Tips for staying safe while using QR codes

  • Before scanning a QR code, check that it has not been tampered with; for example, verify that it doesn’t cover up another QR code.
  • Refrain from scanning randomly found QR codes or codes in unsolicited messages.
  • Exercise the same caution with the codes as when handling links or attachments in emails or messaging apps.
  • Be very careful when it comes to using a QR code to pay a bill or conduct another kind of financial transaction. Consider using another payment option.
  • Disable the option to perform automatic actions when scanning a QR code, such as visiting a website, downloading a file, or connecting to a Wi-Fi network.
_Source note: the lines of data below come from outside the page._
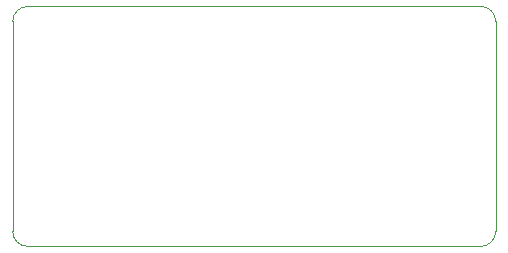
<source format=gbr>
%TF.GenerationSoftware,KiCad,Pcbnew,6.0.11+dfsg-1~bpo11+1*%
%TF.CreationDate,2023-10-01T20:30:49+02:00*%
%TF.ProjectId,ICE40UP-Development-Board,49434534-3055-4502-9d44-6576656c6f70,v0.1*%
%TF.SameCoordinates,Original*%
%TF.FileFunction,Profile,NP*%
%FSLAX46Y46*%
G04 Gerber Fmt 4.6, Leading zero omitted, Abs format (unit mm)*
G04 Created by KiCad (PCBNEW 6.0.11+dfsg-1~bpo11+1) date 2023-10-01 20:30:49*
%MOMM*%
%LPD*%
G01*
G04 APERTURE LIST*
%TA.AperFunction,Profile*%
%ADD10C,0.100000*%
%TD*%
G04 APERTURE END LIST*
D10*
X45720000Y-96520000D02*
G75*
G03*
X46990000Y-97790000I1270000J0D01*
G01*
X86614000Y-78740000D02*
G75*
G03*
X85344000Y-77470000I-1269900J100D01*
G01*
X46990005Y-97790013D02*
X85344000Y-97789987D01*
X85344000Y-97790000D02*
G75*
G03*
X86614000Y-96519987I0J1270000D01*
G01*
X86614018Y-96520007D02*
X86614000Y-78740000D01*
X46990000Y-77470000D02*
G75*
G03*
X45720000Y-78740000I0J-1270000D01*
G01*
X45720000Y-78740000D02*
X45720000Y-96520000D01*
X85344000Y-77470000D02*
X46990000Y-77470000D01*
M02*

</source>
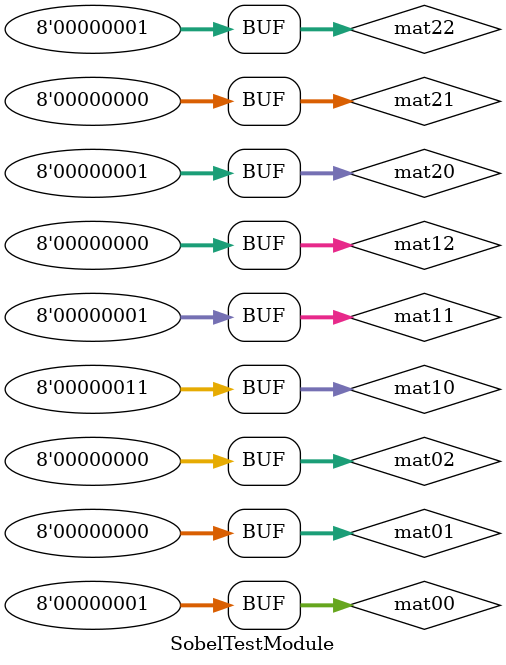
<source format=v>
`timescale 1ns / 1ps
module SobelTestModule;

	// Inputs
	reg [7:0] mat00;
	reg [7:0] mat01;
	reg [7:0] mat02;
	reg [7:0] mat10;
	reg [7:0] mat11;
	reg [7:0] mat12;
	reg [7:0] mat20;
	reg [7:0] mat21;
	reg [7:0] mat22;

	// Outputs
	wire out;

	// Instantiate the Unit Under Test (UUT)
	Sobel uut (
		.mat00(mat00), 
		.mat01(mat01), 
		.mat02(mat02), 
		.mat10(mat10), 
		.mat11(mat11), 
		.mat12(mat12), 
		.mat20(mat20), 
		.mat21(mat21), 
		.mat22(mat22), 
		.out(out)
	);

	initial begin
		// Initialize Inputs
		mat00 = 0;
		mat01 = 0;
		mat02 = 0;
		mat10 = 0;
		mat11 = 0;
		mat12 = 0;
		mat20 = 0;
		mat21 = 0;
		mat22 = 0;

		// Wait 100 ns for global reset to finish
		#100;
        
		// Add stimulus here
		
		mat00 = 1;
		mat01 = 1;
		mat02 = 2;
		mat10 = 3;
		mat11 = 1;
		mat12 = 5;
		mat20 = 1;
		mat21 = 2;
		mat22 = 1;
		
		#100;
		
		mat00 = 1;
		mat01 = 0;
		mat02 = 0;
		mat10 = 3;
		mat11 = 1;
		mat12 = 0;
		mat20 = 1;
		mat21 = 0;
		mat22 = 1;
		
		#100;
	end
      
endmodule


</source>
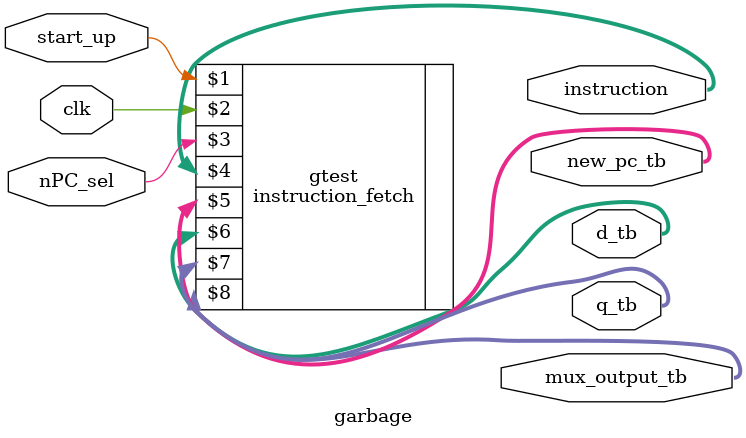
<source format=v>
`timescale 1ns/10ps

`include "src/instruction_fetch.v"
`include "src/main_control.v"
`include "src/alu_control.v"
`include "src/datapath.v"

module garbage (start_up, clk, nPC_sel, instruction, new_pc_tb, d_tb, q_tb, mux_output_tb);
	parameter program1 = ""; //program
	input clk, start_up;

	input nPC_sel;

	//instruction (ifetch -> control unit and datapath)
	output [31:0] instruction; 

	//test outputs
    output  [31:0] new_pc_tb, d_tb, q_tb;
	output [29:0] mux_output_tb; 

	//instantiate instruction fetch (in: d ... nPC_sel; out: instruction)

	instruction_fetch #(.program2(program1)) gtest (start_up, clk, nPC_sel, instruction, new_pc_tb, d_tb, q_tb, mux_output_tb); 
endmodule
</source>
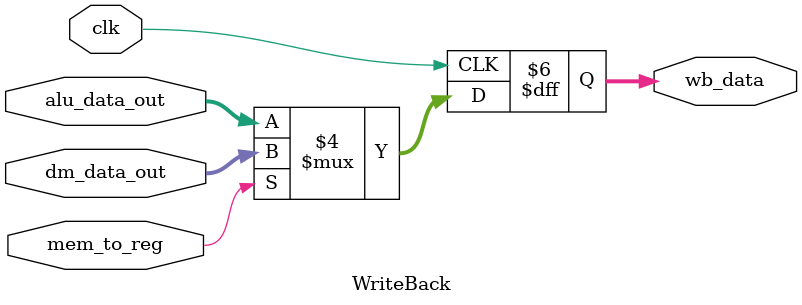
<source format=v>


//     always @ (posedge clk)
//         begin
//             case (MEM_WB_type) 
//                 rr_alu: 
//                     Reg[MEM_WB_IR[15:11]] <= ALUResult;
//                 rm_alu:
//                     Reg[MEM_WB_IR[20:16]] <= ALUResult;
//                 load:
//                     Reg[MEM_WB_IR[20:16]] <= loadData;
//             endcase
//         end
// endmodule

module WriteBack (mem_to_reg, alu_data_out, dm_data_out, clk, wb_data);
//todo: add reset
input mem_to_reg, clk;
input [31:0] alu_data_out, dm_data_out;
output reg [31:0] wb_data;

always @(posedge clk)
    begin
        if (mem_to_reg==1)
            wb_data <= dm_data_out;
        else
            wb_data <= alu_data_out;
    end
endmodule
</source>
  • After scanning, look at the URL to check that it’s legitimate. Even so, it may often be better to avoid inputting your login or personal information on a site you’ve landed on via a QR code. If something feels off, open a browser and type the URL yourself.
  • Do not share QR codes containing sensitive information, such as those used to access apps or those included in documents and health certificates.
  • When generating a QR code, use a reputable service. Such a service can also verify that the QR is genuine and performs the desired action.
  • Keep your apps up-to-date and use security software.